Your assignment: The answer must reproduce all of the data below exactly and contain no images.

Stored items
■ ■ ■ ■
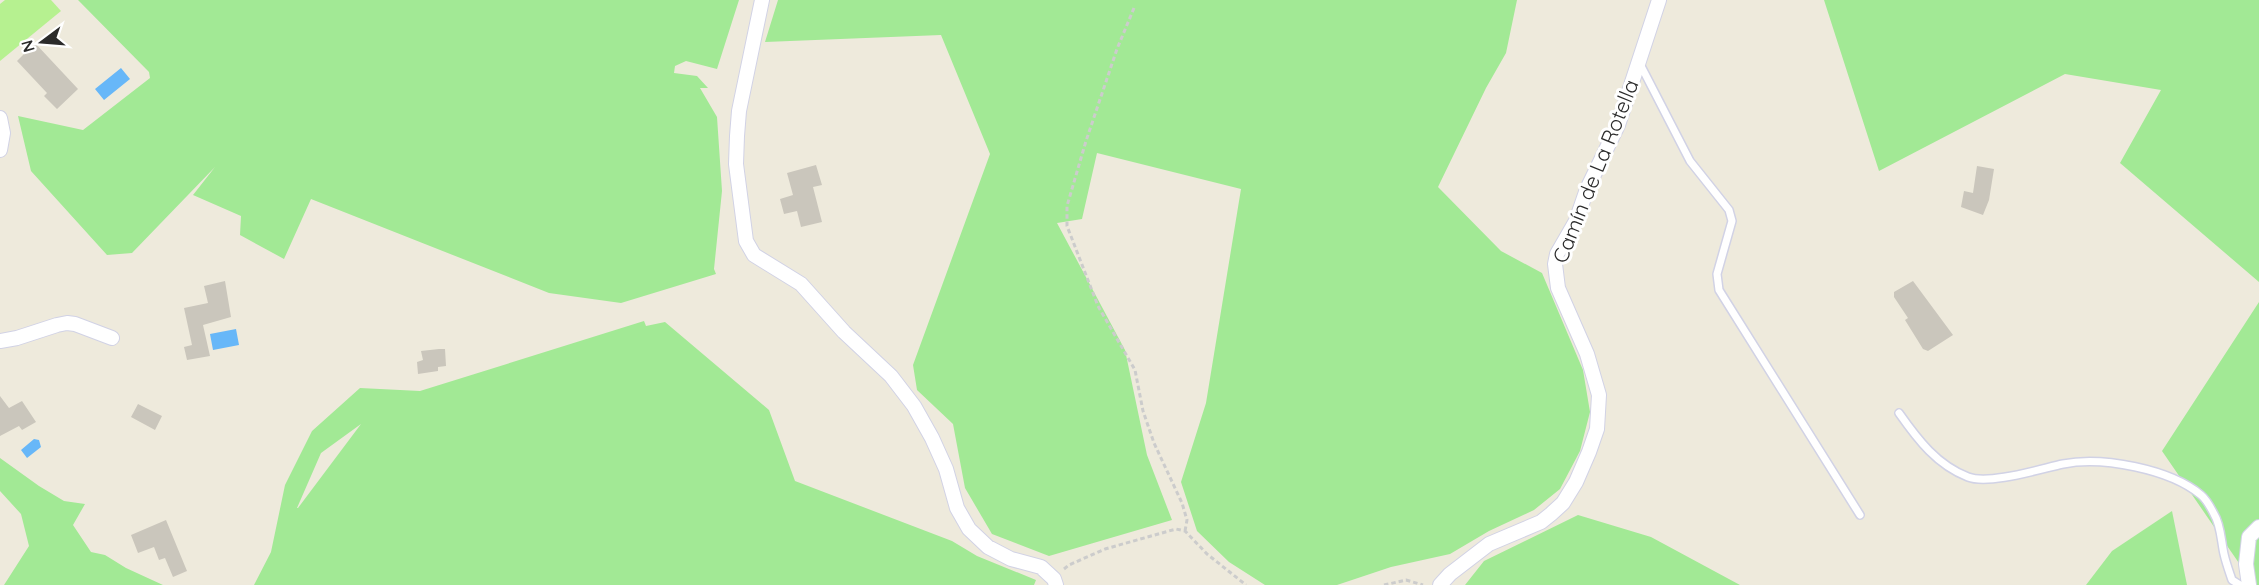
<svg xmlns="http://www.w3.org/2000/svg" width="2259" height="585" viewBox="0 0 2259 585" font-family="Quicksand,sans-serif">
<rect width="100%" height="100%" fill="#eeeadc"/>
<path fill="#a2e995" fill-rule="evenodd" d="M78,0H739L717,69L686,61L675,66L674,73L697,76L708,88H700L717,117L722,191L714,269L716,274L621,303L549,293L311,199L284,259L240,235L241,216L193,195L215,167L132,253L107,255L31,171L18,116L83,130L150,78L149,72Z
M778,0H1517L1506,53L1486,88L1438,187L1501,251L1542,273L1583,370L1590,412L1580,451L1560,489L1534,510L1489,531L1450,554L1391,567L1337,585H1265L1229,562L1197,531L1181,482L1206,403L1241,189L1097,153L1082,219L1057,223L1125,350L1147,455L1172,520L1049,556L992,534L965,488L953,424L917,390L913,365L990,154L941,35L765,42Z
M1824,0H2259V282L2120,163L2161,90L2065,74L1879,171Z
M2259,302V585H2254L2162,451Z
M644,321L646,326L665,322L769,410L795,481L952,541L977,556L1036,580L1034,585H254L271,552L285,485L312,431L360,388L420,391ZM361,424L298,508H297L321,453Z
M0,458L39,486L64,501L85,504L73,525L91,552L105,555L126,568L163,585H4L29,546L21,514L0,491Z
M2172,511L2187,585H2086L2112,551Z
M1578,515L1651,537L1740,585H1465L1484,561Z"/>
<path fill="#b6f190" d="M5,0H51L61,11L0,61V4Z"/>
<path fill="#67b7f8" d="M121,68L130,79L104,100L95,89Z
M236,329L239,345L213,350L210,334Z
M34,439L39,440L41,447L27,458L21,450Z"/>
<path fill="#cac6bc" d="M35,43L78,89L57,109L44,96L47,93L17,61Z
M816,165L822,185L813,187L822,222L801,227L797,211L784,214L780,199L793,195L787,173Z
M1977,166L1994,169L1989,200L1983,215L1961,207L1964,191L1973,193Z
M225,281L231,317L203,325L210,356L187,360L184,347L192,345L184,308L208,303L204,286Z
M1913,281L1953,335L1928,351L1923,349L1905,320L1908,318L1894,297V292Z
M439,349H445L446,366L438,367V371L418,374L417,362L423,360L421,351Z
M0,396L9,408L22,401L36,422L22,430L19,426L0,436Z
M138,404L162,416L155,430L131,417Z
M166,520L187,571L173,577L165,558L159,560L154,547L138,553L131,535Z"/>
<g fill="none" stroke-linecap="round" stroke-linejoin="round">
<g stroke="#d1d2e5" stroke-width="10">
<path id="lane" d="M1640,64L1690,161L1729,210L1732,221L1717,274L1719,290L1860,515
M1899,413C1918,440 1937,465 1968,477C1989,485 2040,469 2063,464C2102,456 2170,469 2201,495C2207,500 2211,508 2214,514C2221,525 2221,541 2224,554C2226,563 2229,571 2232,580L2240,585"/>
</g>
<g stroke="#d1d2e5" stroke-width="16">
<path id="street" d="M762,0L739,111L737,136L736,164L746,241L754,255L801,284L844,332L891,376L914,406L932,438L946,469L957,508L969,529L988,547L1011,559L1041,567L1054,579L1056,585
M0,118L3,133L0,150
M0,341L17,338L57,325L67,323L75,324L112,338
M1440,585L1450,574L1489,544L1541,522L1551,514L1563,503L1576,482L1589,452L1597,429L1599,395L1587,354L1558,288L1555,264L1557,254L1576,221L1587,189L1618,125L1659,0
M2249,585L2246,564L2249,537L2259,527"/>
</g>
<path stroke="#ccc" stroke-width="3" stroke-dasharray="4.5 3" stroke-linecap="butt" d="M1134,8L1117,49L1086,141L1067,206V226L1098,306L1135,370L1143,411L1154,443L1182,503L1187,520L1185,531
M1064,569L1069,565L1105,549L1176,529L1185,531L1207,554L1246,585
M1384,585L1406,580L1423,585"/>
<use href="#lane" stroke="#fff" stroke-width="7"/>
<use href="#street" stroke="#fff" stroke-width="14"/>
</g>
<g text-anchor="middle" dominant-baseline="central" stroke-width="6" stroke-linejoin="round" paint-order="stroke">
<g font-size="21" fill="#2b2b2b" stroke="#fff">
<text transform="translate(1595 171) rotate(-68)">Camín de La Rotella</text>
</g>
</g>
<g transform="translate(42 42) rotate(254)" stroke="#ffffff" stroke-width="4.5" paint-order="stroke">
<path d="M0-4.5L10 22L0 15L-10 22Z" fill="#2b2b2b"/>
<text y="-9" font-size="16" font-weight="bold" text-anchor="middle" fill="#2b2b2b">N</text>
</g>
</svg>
■ ■ ■ ■
Result of the task:
<svg xmlns="http://www.w3.org/2000/svg" width="2259" height="585" viewBox="0 0 2259 585" font-family="Quicksand,sans-serif">
<rect width="100%" height="100%" fill="#eeeadc"/>
<path fill="#a2e995" fill-rule="evenodd" d="M78,0H739L717,69L686,61L675,66L674,73L697,76L708,88H700L717,117L722,191L714,269L716,274L621,303L549,293L311,199L284,259L240,235L241,216L193,195L215,167L132,253L107,255L31,171L18,116L83,130L150,78L149,72Z
M778,0H1517L1506,53L1486,88L1438,187L1501,251L1542,273L1583,370L1590,412L1580,451L1560,489L1534,510L1489,531L1450,554L1391,567L1337,585H1265L1229,562L1197,531L1181,482L1206,403L1241,189L1097,153L1082,219L1057,223L1125,350L1147,455L1172,520L1049,556L992,534L965,488L953,424L917,390L913,365L990,154L941,35L765,42Z
M1824,0H2259V282L2120,163L2161,90L2065,74L1879,171Z
M2259,302V585H2254L2162,451Z
M644,321L646,326L665,322L769,410L795,481L952,541L977,556L1036,580L1034,585H254L271,552L285,485L312,431L360,388L420,391ZM361,424L298,508H297L321,453Z
M0,458L39,486L64,501L85,504L73,525L91,552L105,555L126,568L163,585H4L29,546L21,514L0,491Z
M2172,511L2187,585H2086L2112,551Z
M1578,515L1651,537L1740,585H1465L1484,561Z"/>
<path fill="#b6f190" d="M5,0H51L61,11L0,61V4Z"/>
<path fill="#67b7f8" d="M121,68L130,79L104,100L95,89Z
M236,329L239,345L213,350L210,334Z
M34,439L39,440L41,447L27,458L21,450Z"/>
<path fill="#cac6bc" d="M35,43L78,89L57,109L44,96L47,93L17,61Z
M816,165L822,185L813,187L822,222L801,227L797,211L784,214L780,199L793,195L787,173Z
M1977,166L1994,169L1989,200L1983,215L1961,207L1964,191L1973,193Z
M225,281L231,317L203,325L210,356L187,360L184,347L192,345L184,308L208,303L204,286Z
M1913,281L1953,335L1928,351L1923,349L1905,320L1908,318L1894,297V292Z
M439,349H445L446,366L438,367V371L418,374L417,362L423,360L421,351Z
M0,396L9,408L22,401L36,422L22,430L19,426L0,436Z
M138,404L162,416L155,430L131,417Z
M166,520L187,571L173,577L165,558L159,560L154,547L138,553L131,535Z"/>
<g fill="none" stroke-linecap="round" stroke-linejoin="round">
<g stroke="#d1d2e5" stroke-width="10">
<path id="lane" d="M1640,64L1690,161L1729,210L1732,221L1717,274L1719,290L1860,515
M1899,413C1918,440 1937,465 1968,477C1989,485 2040,469 2063,464C2102,456 2170,469 2201,495C2207,500 2211,508 2214,514C2221,525 2221,541 2224,554C2226,563 2229,571 2232,580L2240,585"/>
</g>
<g stroke="#d1d2e5" stroke-width="16">
<path id="street" d="M762,0L739,111L737,136L736,164L746,241L754,255L801,284L844,332L891,376L914,406L932,438L946,469L957,508L969,529L988,547L1011,559L1041,567L1054,579L1056,585
M0,118L3,133L0,150
M0,341L17,338L57,325L67,323L75,324L112,338
M1440,585L1450,574L1489,544L1541,522L1551,514L1563,503L1576,482L1589,452L1597,429L1599,395L1587,354L1558,288L1555,264L1557,254L1576,221L1587,189L1618,125L1659,0
M2249,585L2246,564L2249,537L2259,527"/>
</g>
<path stroke="#ccc" stroke-width="3" stroke-dasharray="4.5 3" stroke-linecap="butt" d="M1134,8L1117,49L1086,141L1067,206V226L1098,306L1135,370L1143,411L1154,443L1182,503L1187,520L1185,531
M1064,569L1069,565L1105,549L1176,529L1185,531L1207,554L1246,585
M1384,585L1406,580L1423,585"/>
<use href="#lane" stroke="#fff" stroke-width="7"/>
<use href="#street" stroke="#fff" stroke-width="14"/>
</g>
<g text-anchor="middle" dominant-baseline="central" stroke-width="6" stroke-linejoin="round" paint-order="stroke">
<g font-size="21" fill="#2b2b2b" stroke="#fff">
<text transform="translate(1595 171) rotate(-68)">Camín de La Rotella</text>
</g>
</g>
<g transform="translate(42 42) rotate(254)" stroke="#ffffff" stroke-width="4.5" paint-order="stroke">
<path d="M0-4.5L10 22L0 15L-10 22Z" fill="#2b2b2b"/>
<text y="-9" font-size="16" font-weight="bold" text-anchor="middle" fill="#2b2b2b">N</text>
</g>
</svg>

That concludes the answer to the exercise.